LONDON — China is not a “foe,” a British Cabinet minister insisted Monday, as Westminster reels from reports that a parliamentary researcher allegedly spied on behalf of Beijing.
Kemi Badenoch, secretary of state for business and trade, told Sky News it was “important to be diplomatic” and that China is best described as a “challenge.”
But her comments come as Conservative MPs urge the U.K. government to take a tougher line against Beijing in the wake of the latest influence claims. Some are repeating their long-standing demand for the U.K. to designate China as a “threat” to Britain.
Badenoch told Sky News: “We certainly should not be describing China as a foe, but we can describe them as a challenge.”
And she added: “I don’t think we should be careless in terms of how we speak about other countries.”
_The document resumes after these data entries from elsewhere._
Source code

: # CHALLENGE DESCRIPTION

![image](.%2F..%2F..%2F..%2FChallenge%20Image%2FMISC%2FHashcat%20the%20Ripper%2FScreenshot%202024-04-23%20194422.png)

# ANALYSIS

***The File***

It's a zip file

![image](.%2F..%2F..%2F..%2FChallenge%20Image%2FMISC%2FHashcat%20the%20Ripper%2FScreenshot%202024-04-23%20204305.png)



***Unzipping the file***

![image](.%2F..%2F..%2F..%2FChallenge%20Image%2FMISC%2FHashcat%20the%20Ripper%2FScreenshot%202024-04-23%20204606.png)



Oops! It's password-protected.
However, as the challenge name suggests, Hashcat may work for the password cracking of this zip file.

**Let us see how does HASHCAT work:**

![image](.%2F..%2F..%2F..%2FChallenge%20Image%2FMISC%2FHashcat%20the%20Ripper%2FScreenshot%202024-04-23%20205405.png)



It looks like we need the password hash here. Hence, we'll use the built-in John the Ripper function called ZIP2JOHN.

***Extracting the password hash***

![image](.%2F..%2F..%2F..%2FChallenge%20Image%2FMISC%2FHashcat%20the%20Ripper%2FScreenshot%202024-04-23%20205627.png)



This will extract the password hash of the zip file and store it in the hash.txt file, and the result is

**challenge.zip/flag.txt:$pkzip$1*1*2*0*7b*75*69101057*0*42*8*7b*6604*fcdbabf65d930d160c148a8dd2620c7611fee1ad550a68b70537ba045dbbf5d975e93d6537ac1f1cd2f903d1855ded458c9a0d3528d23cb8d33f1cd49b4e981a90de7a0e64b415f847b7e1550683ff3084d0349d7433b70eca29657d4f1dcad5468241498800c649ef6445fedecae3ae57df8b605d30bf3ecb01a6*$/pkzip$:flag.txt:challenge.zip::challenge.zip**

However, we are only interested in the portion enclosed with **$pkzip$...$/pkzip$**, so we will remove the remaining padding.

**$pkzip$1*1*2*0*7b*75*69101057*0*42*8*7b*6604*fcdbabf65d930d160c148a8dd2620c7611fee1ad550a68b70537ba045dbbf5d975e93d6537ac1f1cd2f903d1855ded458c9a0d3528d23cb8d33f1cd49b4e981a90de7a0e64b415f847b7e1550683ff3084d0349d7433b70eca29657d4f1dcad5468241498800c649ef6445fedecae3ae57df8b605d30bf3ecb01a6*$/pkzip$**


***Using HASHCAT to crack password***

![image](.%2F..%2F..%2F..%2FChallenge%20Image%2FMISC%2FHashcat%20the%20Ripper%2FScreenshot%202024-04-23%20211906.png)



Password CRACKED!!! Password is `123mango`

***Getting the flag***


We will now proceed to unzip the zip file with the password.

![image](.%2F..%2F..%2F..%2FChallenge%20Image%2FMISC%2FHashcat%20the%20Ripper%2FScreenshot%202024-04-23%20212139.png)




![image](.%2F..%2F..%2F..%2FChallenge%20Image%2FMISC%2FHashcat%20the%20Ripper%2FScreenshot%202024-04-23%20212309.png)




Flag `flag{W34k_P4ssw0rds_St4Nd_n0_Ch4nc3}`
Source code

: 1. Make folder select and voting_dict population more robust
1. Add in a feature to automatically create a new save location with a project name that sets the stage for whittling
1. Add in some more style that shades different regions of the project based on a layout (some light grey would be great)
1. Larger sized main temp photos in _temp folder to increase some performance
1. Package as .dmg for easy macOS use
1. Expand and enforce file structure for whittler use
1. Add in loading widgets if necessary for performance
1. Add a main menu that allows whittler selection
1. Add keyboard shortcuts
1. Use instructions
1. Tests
It comes after the Sunday Times reported this weekend that a parliamentary researcher with links to several senior Tory MPs, including the foreign affairs committee chair Alicia Kearns and Security Minister Tom Tughenhat, was arrested under the Official Secrets Act in March.
Officers from the Metropolitan police’s counterterrorism command, which covers espionage, are investigating, the paper said.
China has angrily dismissed the report, describing it as “malicious slander.”
The Chinese Embassy in the U.K. said: “The claim that China is suspected of ‘stealing British intelligence’ is completely fabricated and nothing but malicious slander. We firmly oppose it and urge relevant parties in the U.K. to stop their anti-China political manipulation and stop putting on such self-staged political farce.”
In the wake of the story, some Conservative MPs want the government to shut China out of Britain’s upcoming AI summit in November.
Making that demand, former Tory leader Iain Duncan Smith told the Daily Mail: “They are a threat and until we wake up to that threat, engaging with them only makes us look weak.”
Speaking Monday, Badenoch would not be drawn on whether China should be kept out of the AI summit, saying it would be a decision for Prime Minister Rishi Sunak.
And she refused to say whether the U.K. would subsequently veto any Chinese membership of the Comprehensive and Progressive Agreement for Trans-Pacific Partnership (CPTTP), a major trade pact which Britain became a member of last year.